◆ Source document ◆
[erlang-questions] Time for OTP to be Renamed?

Fred Hebert <>
Thu Feb 13 15:37:56 CET 2014


A lot of my comments will often boil down to "what I did in LYSE is what
I think is best" -- which is kind of dumb and not useful, but makes
sense (why would I take an approach I think is less optimal?).

Behaviours on their own have a far lesser cognitive load than OTP as a
whole. The question I have on this one is whether this will lead to
idiomatic Erlang/OTP code in the long run, or whether this will breed a
behaviour-heavy code base where people try to shoe in things such as
abstract classes into behaviours, because let's face it, a programmer
is going to grasp at all the straws he or she can grasp, learning by
analogy, and the concepts are deceptively similar. (Interfaces an
abstract classes are somewhat similar, and so abstract classes and
behaviors are not very far apart!)

My concerns shouldn't keep from one from trying to do what they think is
best. Different readers and writers have different teaching and learning
methods, and it's clear that Erlang books aren't a one-size-fits-all
kind of deal.

◆ Exercise data ◆
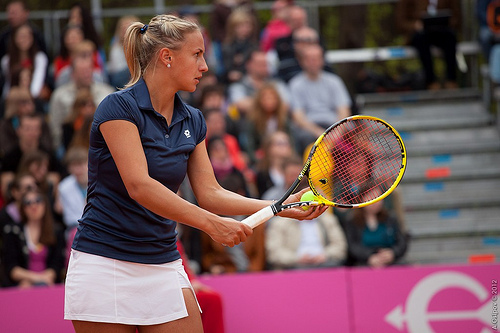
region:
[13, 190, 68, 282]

◆ Task list ◆
1/ According to the mailing-list post on renaming OTP, what has a far lesser cognitive load than OTP as a whole?
2/ For each statement, answer yes or no depending on whether it agrees with the mailing-list post on renaming OTP, and quote the words of the post that decide it.
(a) The post calls Erlang books a one-size-fits-all kind of deal.
(b) The post is dated February 2014.
(c) The writer calls the habit of boiling comments down to what was done in LYSE useful.

◆ List of answers ◆
1/ Behaviours on their own.

2/
(a) No: "it's clear that Erlang books aren't a one-size-fits-all kind of deal."
(b) Yes: "Thu Feb 13 15:37:56 CET 2014"
(c) No: "which is kind of dumb and not useful"